Different cultures got different traditions and rituals for death.
Recently, I came across some of the traditions followed in our community that made me do
My Ammi went to condole a relative’s death and was telling my chachi that the dead person’s (a young boy of 22) grandmother asked a man (who just came home after burial) that where they buried the boy? Means the location of his grave? When he told her that between his Dada and phuppi’s grave, she immediately asked ke Dada and phuppi k naam ka fateha dilwao, because they are going to invite the boy and host his dinner.
To be honest I couldn’t resist saying my Ammi: Kia murdon main bhi one-dish party hoti hai?
Have you come across such traditions about dead and their fateha and eesal o sawaab?
during my last visit to India, i went to this very backward village, where i couldn't find any highly educated person, and i observed something similar. the family of the deceased left do waqt kaa khaanaa by the dead man's grave. i asked why? they replied by saying...he is on his journey, so he needs some food for the way [zaad-e-raah]...OMG! kaise kaise ai'taqaad janam lete haiN un dimaaGhoN meN jis men ta'leem kii kamii hotii hai...i mean deen ke 'ilm kaa foqdaan!
There is also this popular tradition religiously followed in many communities to get Sura e Mulk (Tabarakal zee) recited from students of a madarsa for forty days and offer only sweet food (sherbat, halwa) for fateha. This is done due to the believe that the death angel give some bitter drink to the dead while taking his / her soul and due to this drink’s effect the dead person’s mouth remain bitter for forty days, which can be sweeten through forty days meetha plan
Matlab ghareeb ka munh to roz e qayamat tak kaRwa rahe ga
during my last visit to India, i went to this very backward village, where i couldn't find any highly educated person, and i observed something similar. the family of the deceased left do waqt kaa khaanaa by the dead man's grave. i asked why? they replied by saying...he is on his journey, so he needs some food for the way [zaad-e-raah]...OMG! kaise kaise ai'taqaad janam lete haiN un dimaaGhoN meN jis men ta'leem kii kamii hotii hai...i mean deen ke 'ilm kaa foqdaan!
KKF Bhai, have you gone through Imam Raza Barelvi's Wasaya?
ok in our family, there is no such concept of daswan, teerwahn, or chaleeswan. we mourn till three days after the death of my father.
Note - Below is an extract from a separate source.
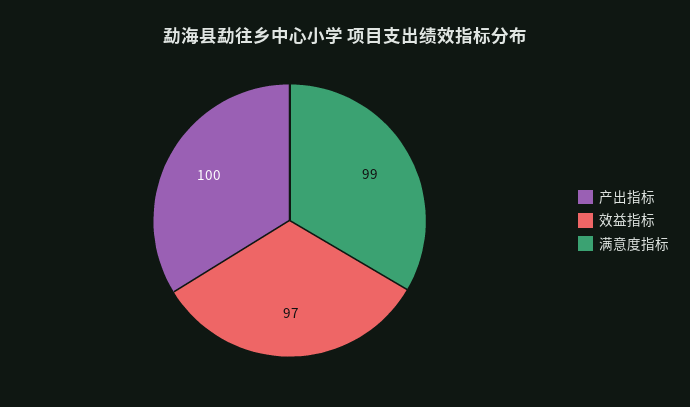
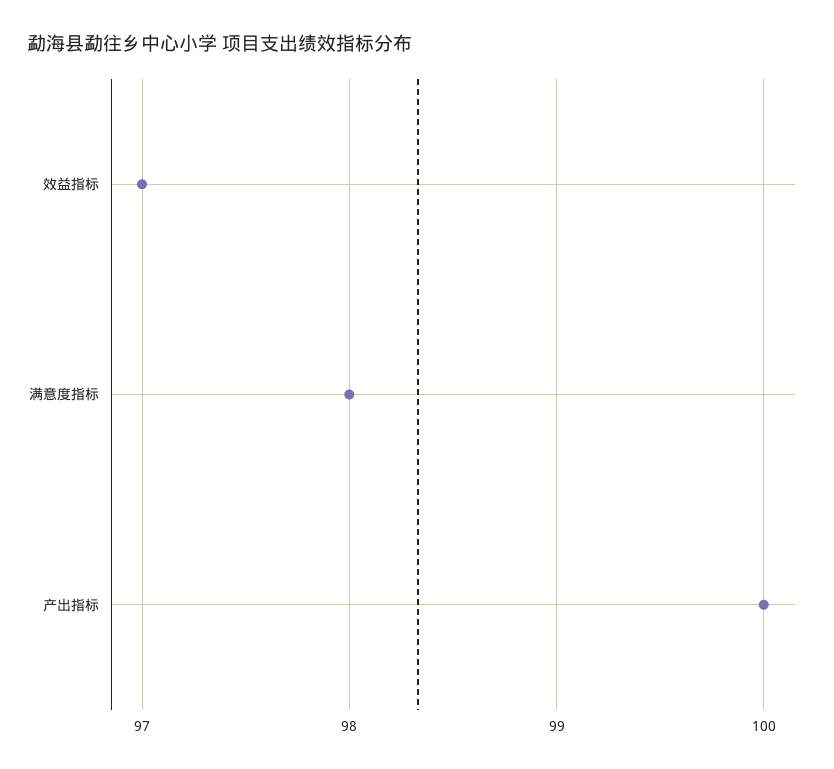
满意度指标: 99 -> 98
I remember, our stove was turned off during that period and our relative brought all foods for us and for all the people who came for condolence.
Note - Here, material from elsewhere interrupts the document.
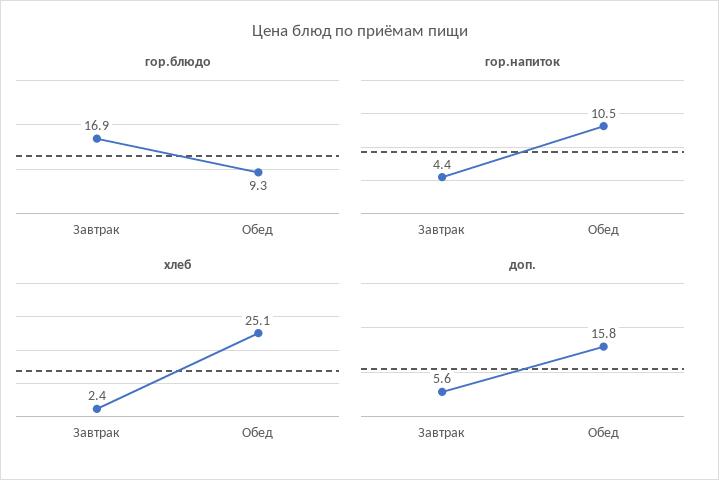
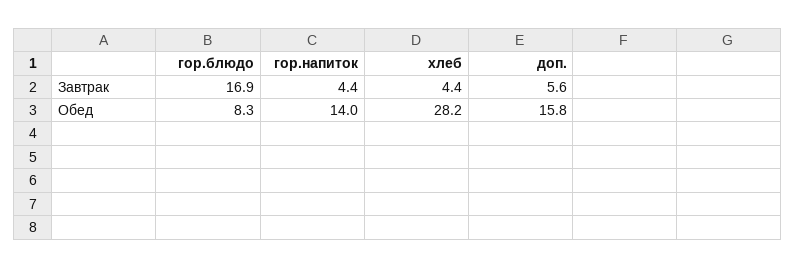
гор.блюдо, Обед: 9.3 -> 8.3
гор.напиток, Обед: 10.5 -> 14
хлеб, Завтрак: 2.4 -> 4.4
хлеб, Обед: 25.1 -> 28.2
Yes, we also did a quran khuwani at masjid but again no sweet or meethai was given to anyone. In the early days, we always went to graveyard on each Friday and do fateha khuwani at father's grave by reading surah Fatiha and all small surahas. I am still asking his duwa-e-maghfriat in each prayer.
ok in our family, there is no such concept of daswan, teerwahn, or chaleeswan. we mourn till three days after the death of my father. I remember, our stove was turned off during that period and our relative brought all foods for us and for all the people who came for condolence.
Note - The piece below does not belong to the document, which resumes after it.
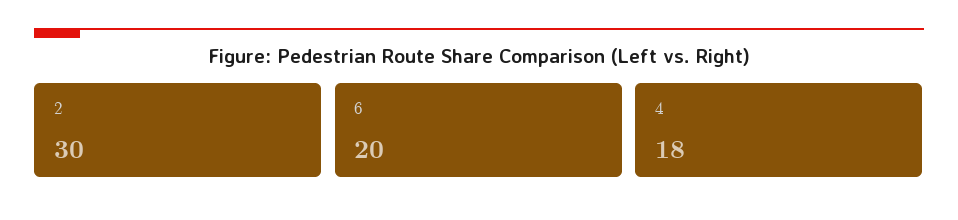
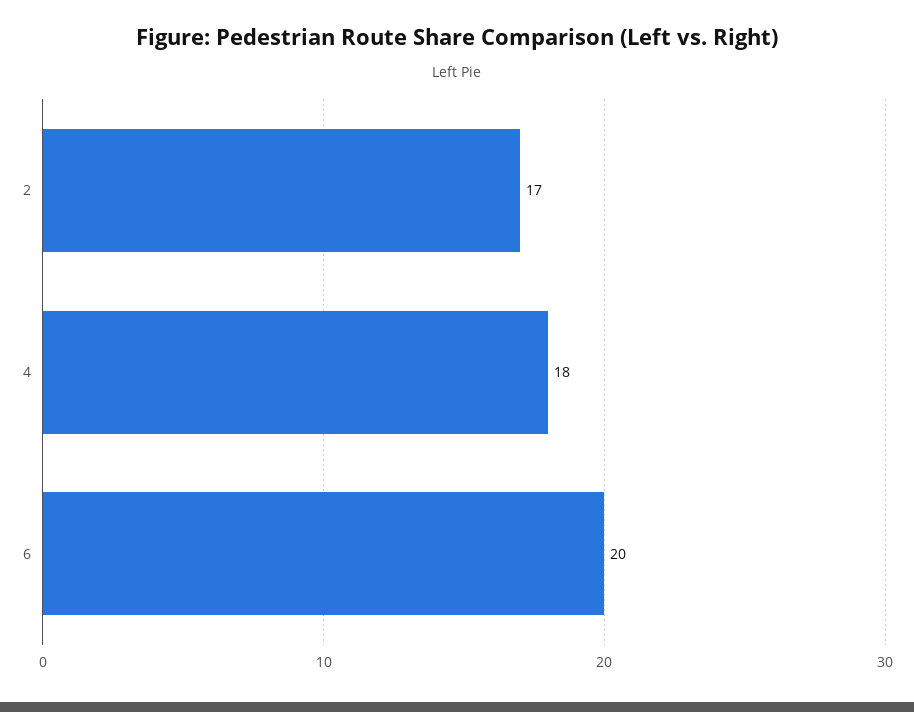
2: 30 -> 17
Yes, we also did a quran khuwani at masjid but again no sweet or meethai was given to anyone. In the early days, we always went to graveyard on each Friday and do fateha khuwani at father's grave by reading surah Fatiha and all small surahas. I am still asking his duwa-e-maghfriat in each prayer.
I think that 3 days meal is called 'KaRwi roti' may be due to grief relatives of the dead person are not in position to enjoy the food. I think this is a good tradition, but now I have observed that this is also affected by show-off. People try to give meals like (chicken, etc) and a poor relative who can afford daal roti can't send to the deceased family due to fear ke 'log kia kahenge?'
muqa bhai: we were in great pain, and we dont have time to focus on those thing, we just thankful to them for being nice to us. even if it was dal roti we would appreciate their effort.
muqa bhai: we were in great pain, and we dont have time to focus on those thing, we just thankful to them for being nice to us. even if it was dal roti we would appreciate their effort.
STA, I'm not talking about the deceased family. I'm talking about the other relatives who focus on these things.
Another tradition that is followed in many families in rural Sindh is called 'Saam'. When a person (male or female) dies, you have to send Busri (you can call it meetha paratha full of butter or desi ghee) to Madarsa.
The Busri on this occasion is required to be cooked by Bhabhi (SIL) if Dever (BIL) is died and by Bahoo (DIL) if Saas (MIL) is died. On first eve 5 busris are required to be sent, on next morning before Fajar 4 Busri and in evening 3 followed by 2 in next morning and last one in the evening.